• PROBLEM TO SOLVE: All lines from the top of the records below through the line holding "(72, 706) none", and only those, should be printed exactly, minus the pictures.

------ RECORDS ------

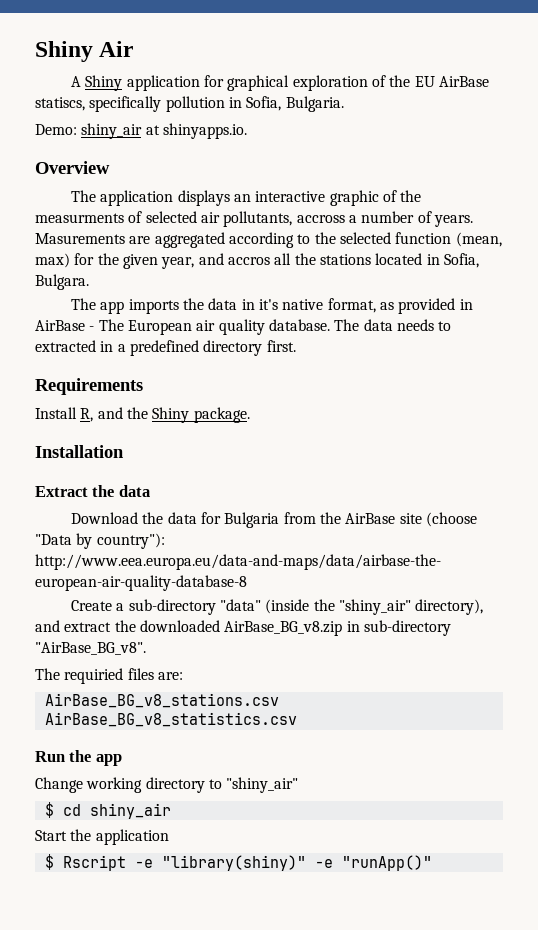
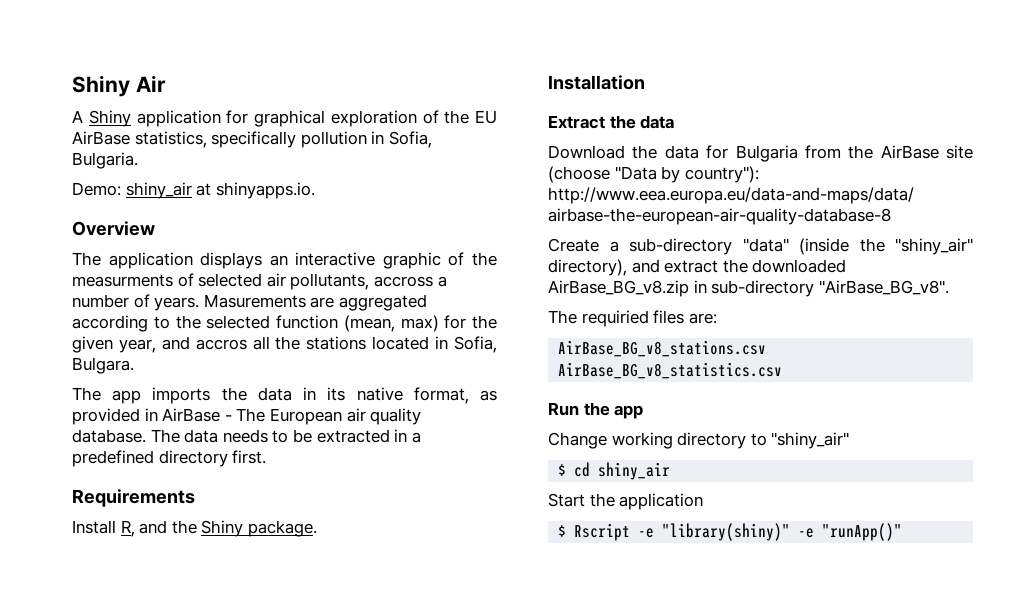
[35,97,85,111] statiscs, -> [134,131,207,148] statistics,
[258,299,278,310] it's -> [327,387,346,401] its
(452, 326) none -> [292,429,312,443] be

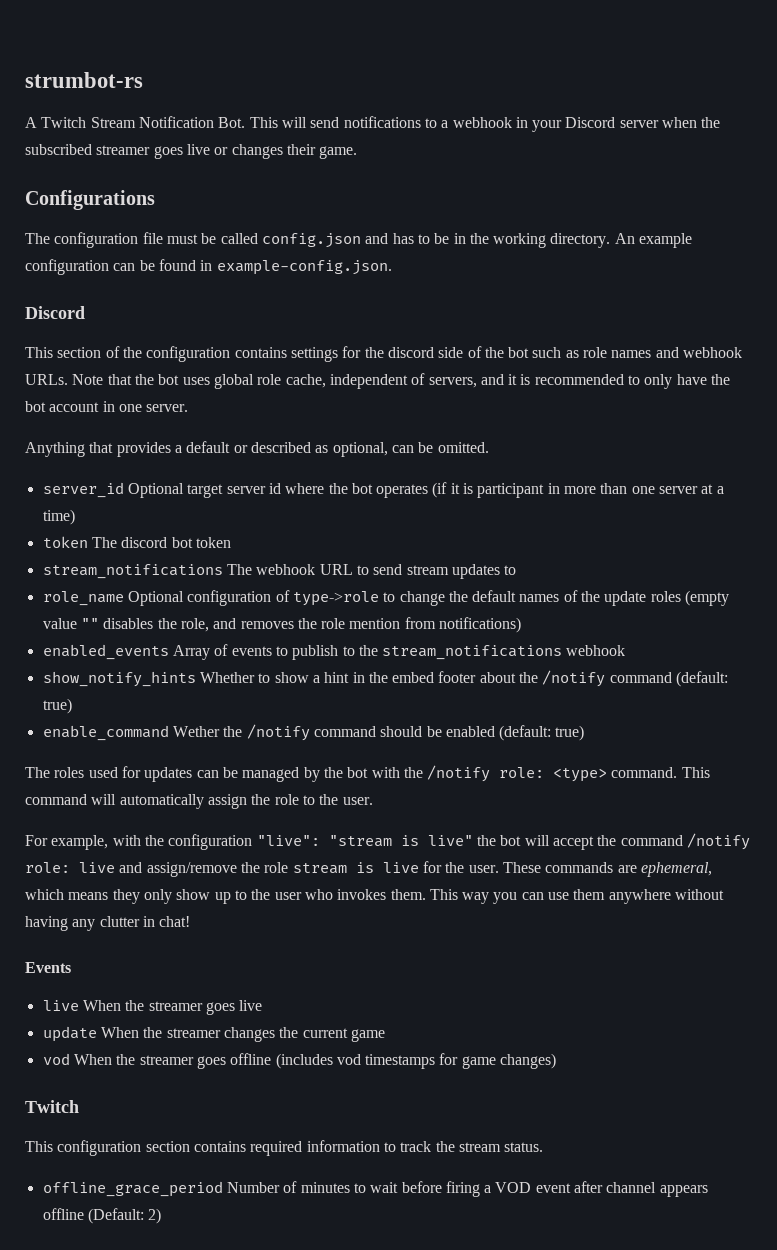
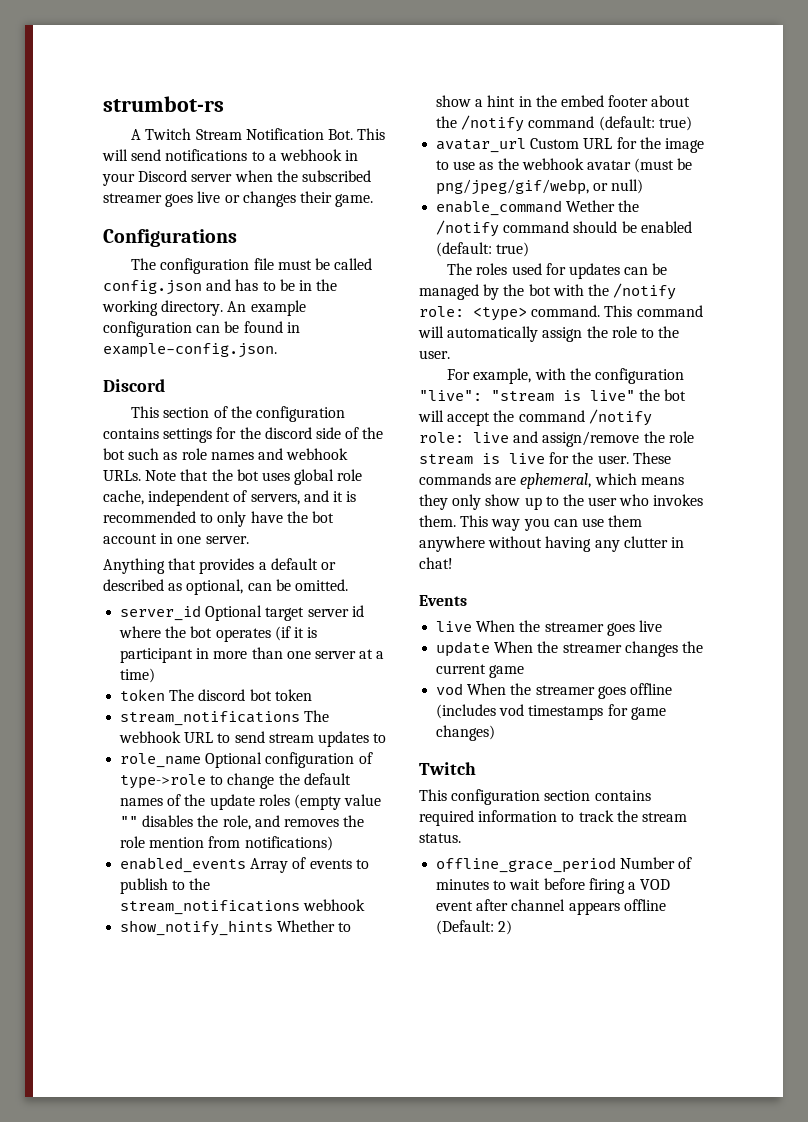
(72, 706) none -> [436,137,704,153] [436,158,693,173] [436,179,644,195] // avatar_url Custom URL for the image to use as the webhook avatar (must be png/jpeg/gif/webp, or null)

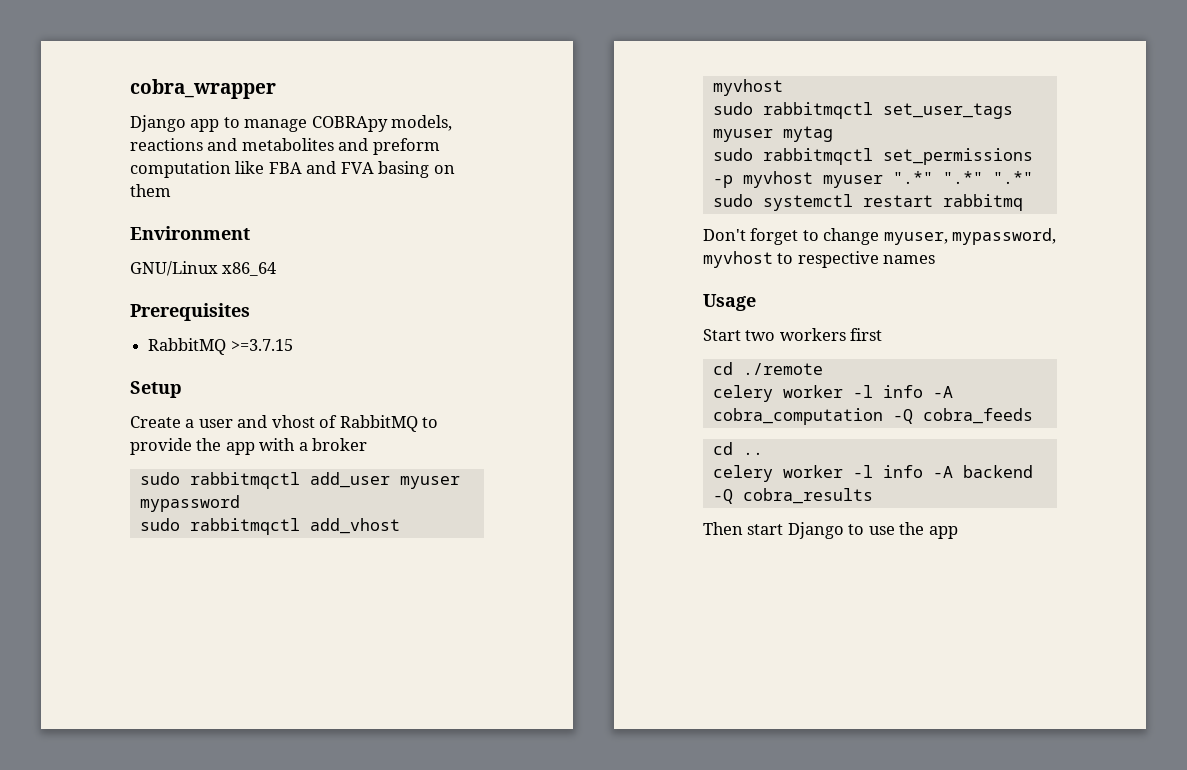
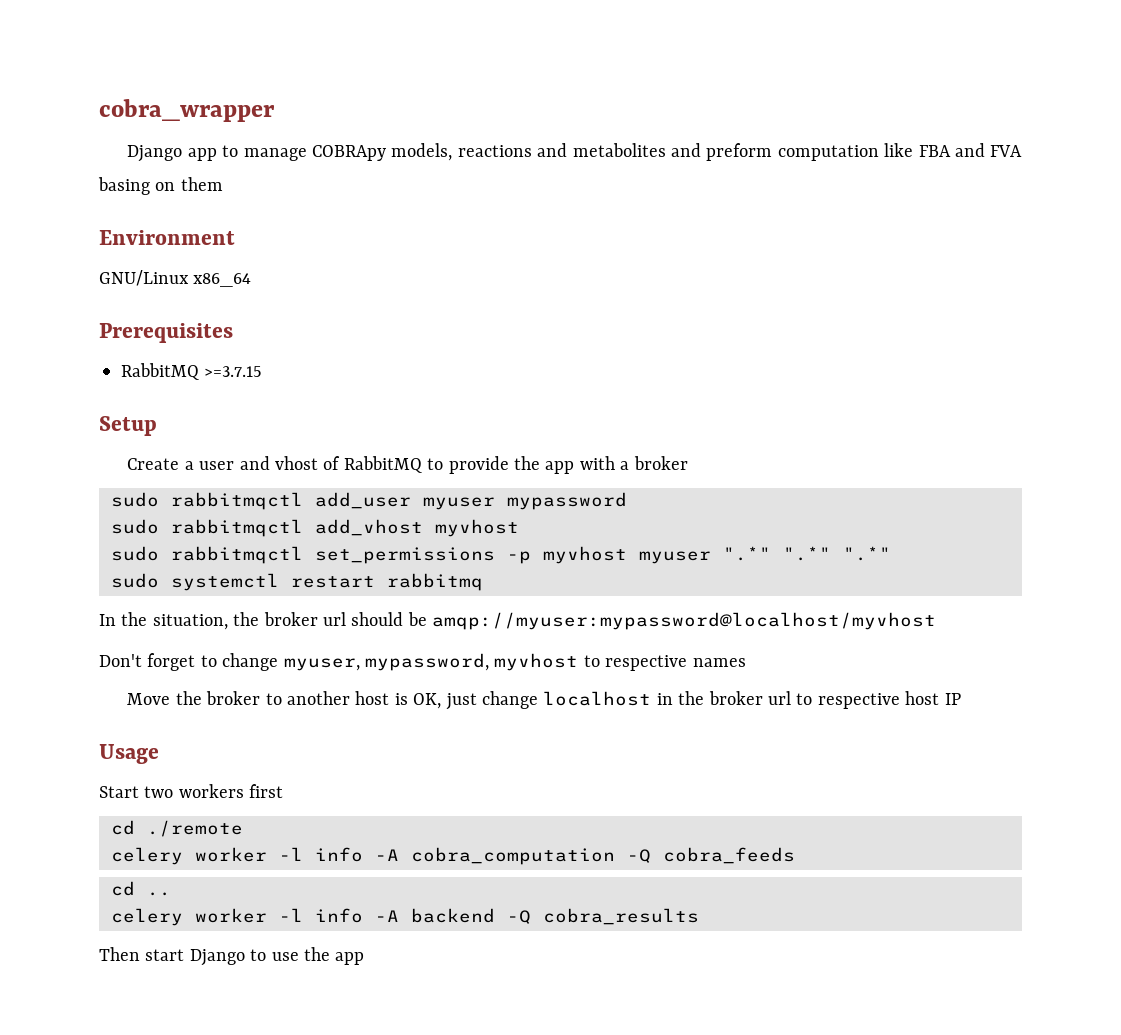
[712,102,1013,119] [712,126,833,142] // sudo rabbitmqctl set_user_tags myuser mytag -> (519, 528) none
(1023, 202) none -> [99,612,937,630] // In the situation, the broker url should be amqp://myuser:mypassword@localhost/myvhost
(936, 259) none -> [127,691,961,710] // Move the broker to another host is OK, just change localhost in the broker url to respective host IP

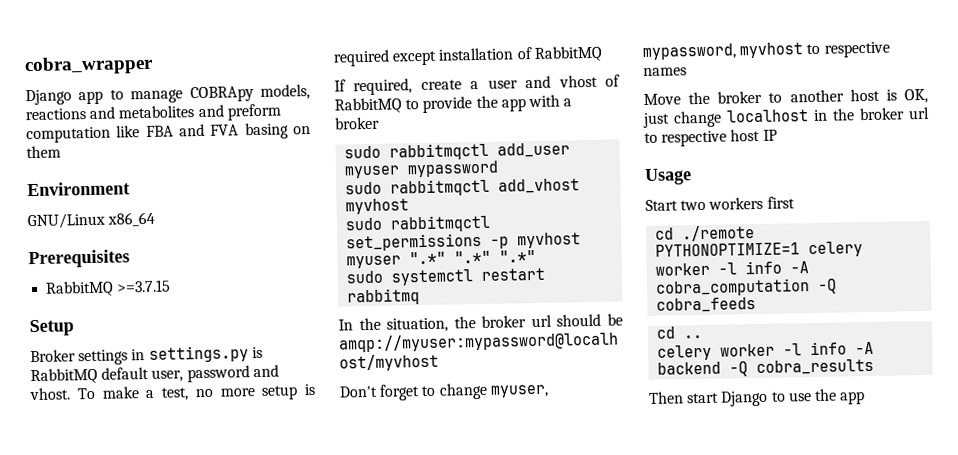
[127,458,180,470] Create -> [30,345,263,366] [30,364,279,385] [29,383,315,401] [333,45,603,67] [334,78,462,96] Broker settings in settings.py is RabbitMQ default user, password and vhost. To make a test, no more setup is required except installation of RabbitMQ // If required, create
(243, 828) none -> [655,242,801,257] PYTHONOPTIMIZE=1

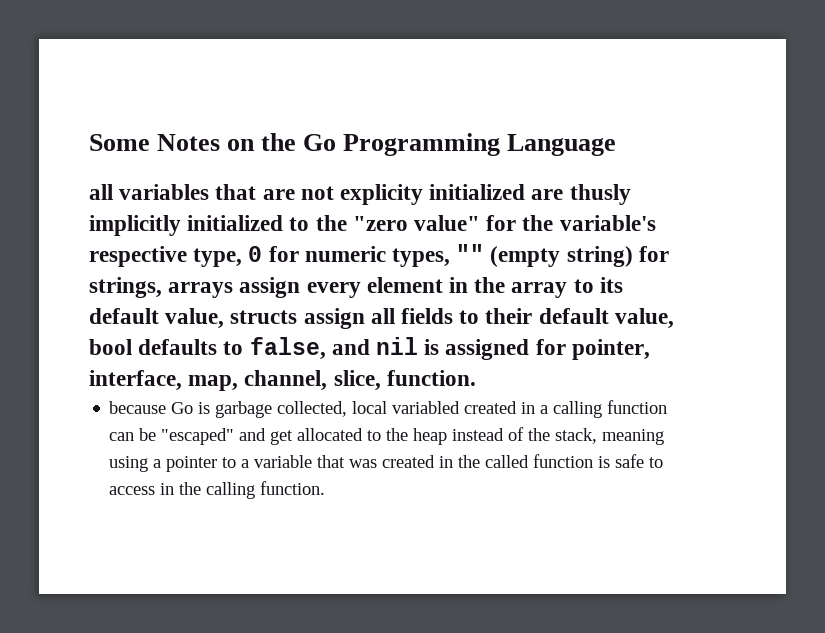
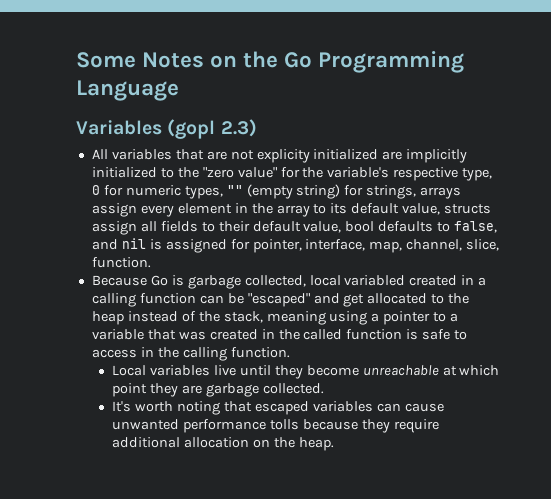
[89,184,113,200] all -> [76,119,257,139] [91,149,108,159] Variables (gopl 2.3) // All
[569,184,631,205] thusly -> (403, 155) none
[109,401,167,414] because -> [91,275,147,286] Because
(326, 488) none -> [112,365,500,379] [112,383,324,397] [112,401,444,415] [112,419,439,433] [112,437,334,451] // Local variables live until they become unreachable at which point they are garbage collected. // It's worth noting that escaped variables can cause unwanted performance tolls because they require additional allocation on the heap.

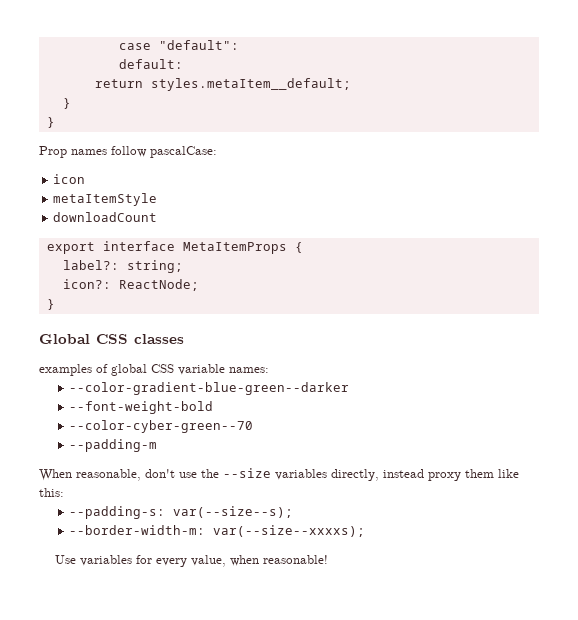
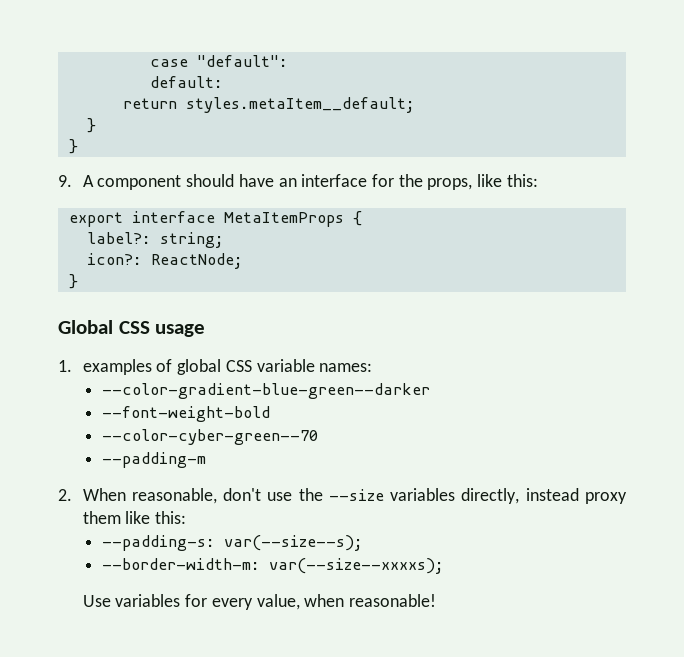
[39,146,217,158] [53,174,86,184] [53,193,158,206] [53,212,158,222] Prop names follow pascalCase: // icon // metaItemStyle // downloadCount -> [58,174,538,190] 9. A component should have an interface for the props, like this:
[134,334,184,344] classes // -> [155,324,206,337] [58,360,72,372] usage // 1.
(158, 445) none -> [58,489,72,501] 2.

------

• ANSWER BOX:
[35,97,85,111] statiscs, -> [134,131,207,148] statistics,
[258,299,278,310] it's -> [327,387,346,401] its
(452, 326) none -> [292,429,312,443] be

(72, 706) none -> [436,137,704,153] [436,158,693,173] [436,179,644,195] // avatar_url Custom URL for the image to use as the webhook avatar (must be png/jpeg/gif/webp, or null)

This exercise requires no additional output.